Carlos Bolsonaro cobra ação do PL e critica “inércia” interna em meio a tensões no partido e rachas na direita. Nota de alerta ao presidente Valdemar.

O ex-vereador Carlos Bolsonaro, membro do Partido Liberal (PL) e filho do ex-presidente Jair Bolsonaro, lançou críticas contundentes à liderança do partido comandado por Valdemar Costa Neto. Através de uma publicação em suas redes sociais, Carlos expressou sua preocupação com o que considera uma “inércia” da sigla em relação a questões internas que precisam de atenção imediata. Sua mensagem, postada ontem, não detalhou os episódios específicos que motivaram tal descontentamento, mas a urgência no tom deixou claro que há muito a ser discutido.

“Valdemar, me ajude a te ajudar, antes que seja tarde… Pelo amor de Deus! Está ficando feio para o partido que prefere não ver o que está acontecendo dentro de casa. Isso é um absurdo. Mas por que tanta inércia? Difícil entender. Vai ver é só coincidência…”, escreveu Carlos, sublinhando uma inquietação crescente que parece refletir um clima de insatisfação dentro do PL.

Na véspera, Carlos já havia adotado um tom crítico, ao comentar uma denúncia feita à Procuradoria-Geral da República contra seu irmão, Flávio Bolsonaro, pré-candidato à presidência. A acusação envolve suposta propaganda eleitoral antecipada em uma igreja, e Carlos usou a ocasião para convocar o partido a se mobilizar em defesa do irmão. “A democracia venezuelana funcionando a todo vapor desde 2022. Mais uma excelente oportunidade de demonstrar a união e defender, com a verdade, Flávio Bolsonaro. Vamos ao engajamento!”, exclamou.

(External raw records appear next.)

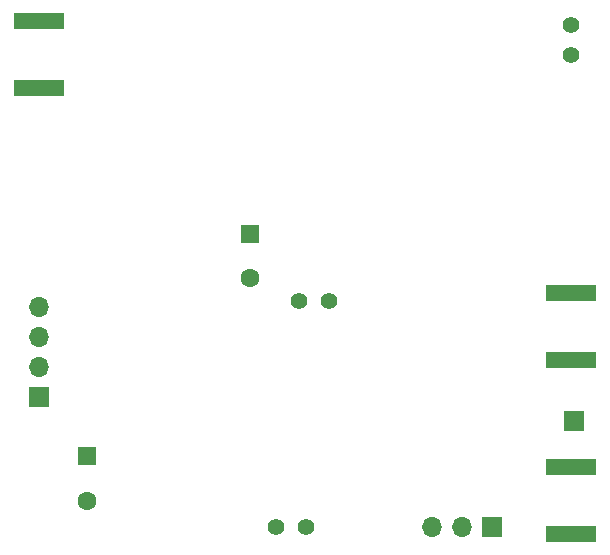
<source format=gbr>
%TF.GenerationSoftware,KiCad,Pcbnew,5.1.8*%
%TF.CreationDate,2020-12-03T12:40:02+01:00*%
%TF.ProjectId,GNI-plutoclocker,474e492d-706c-4757-946f-636c6f636b65,rev?*%
%TF.SameCoordinates,Original*%
%TF.FileFunction,Soldermask,Bot*%
%TF.FilePolarity,Negative*%
%FSLAX46Y46*%
G04 Gerber Fmt 4.6, Leading zero omitted, Abs format (unit mm)*
G04 Created by KiCad (PCBNEW 5.1.8) date 2020-12-03 12:40:02*
%MOMM*%
%LPD*%
G01*
G04 APERTURE LIST*
%ADD10R,1.700000X1.700000*%
%ADD11O,1.700000X1.700000*%
%ADD12C,1.400000*%
%ADD13R,4.200000X1.350000*%
%ADD14C,1.600000*%
%ADD15R,1.600000X1.600000*%
G04 APERTURE END LIST*
D10*
%TO.C,TP1*%
X128250000Y-86000000D03*
%TD*%
D11*
%TO.C,J7*%
X116250000Y-95000000D03*
X118790000Y-95000000D03*
D10*
X121330000Y-95000000D03*
%TD*%
D12*
%TO.C,J8*%
X105010000Y-75850000D03*
X107550000Y-75850000D03*
%TD*%
D13*
%TO.C,J6*%
X128000000Y-89925000D03*
X128000000Y-95575000D03*
%TD*%
D12*
%TO.C,J5*%
X128000000Y-52460000D03*
X128000000Y-55000000D03*
%TD*%
D13*
%TO.C,J4*%
X128000000Y-75175000D03*
X128000000Y-80825000D03*
%TD*%
D12*
%TO.C,J3*%
X105540000Y-95000000D03*
X103000000Y-95000000D03*
%TD*%
D11*
%TO.C,J2*%
X83000000Y-76380000D03*
X83000000Y-78920000D03*
X83000000Y-81460000D03*
D10*
X83000000Y-84000000D03*
%TD*%
D13*
%TO.C,J1*%
X83000000Y-57825000D03*
X83000000Y-52175000D03*
%TD*%
D14*
%TO.C,C22*%
X100850000Y-73950000D03*
D15*
X100850000Y-70150000D03*
%TD*%
D14*
%TO.C,C1*%
X87000000Y-92800000D03*
D15*
X87000000Y-89000000D03*
%TD*%
M02*

</source>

Esses descontentamentos surgem em um contexto de publicações tensas entre figuras importantes da direita brasileira, evidenciando um racha crescente dentro do bolsonarismo. Recentemente, o ex-deputado Eduardo Bolsonaro e o deputado federal Nikolas Ferreira se envolveram em uma troca de farpas nas redes sociais, simbolizando as disputas internas por espaço e influência no cenário político.

Adicionalmente, Nikolas Ferreira foi envolvido em uma polêmica com o senador Jorge Seif, originada em torno do veto ao projeto da Dosimetria, que propõe reduzir penas de condenados pelos atos violentos de 8 de janeiro de 2023. Depois de pressionar pela convocação de uma sessão para discutir o veto, Ferreira foi sarcasticamente chamado de “vagabundo” por Seif, em uma troca que expõe as fragilidades e tensões no seio do PL.

Esses episódios ressaltam não apenas a falta de coesão entre as forças de direita no Brasil, mas também a necessidade urgente de diálogo e estratégia para que as lideranças possam encontrar soluções para os conflitos internos que ameaçam a unidade do partido. À medida que se aproximam as eleições, as reivindicações e críticas de Carlos Bolsonaro ao seu próprio partido podem ser um sinal de que a trajetória rumo às urnas será marcada por desafios significativos, exigindo uma reavaliação das prioridades políticas do PL.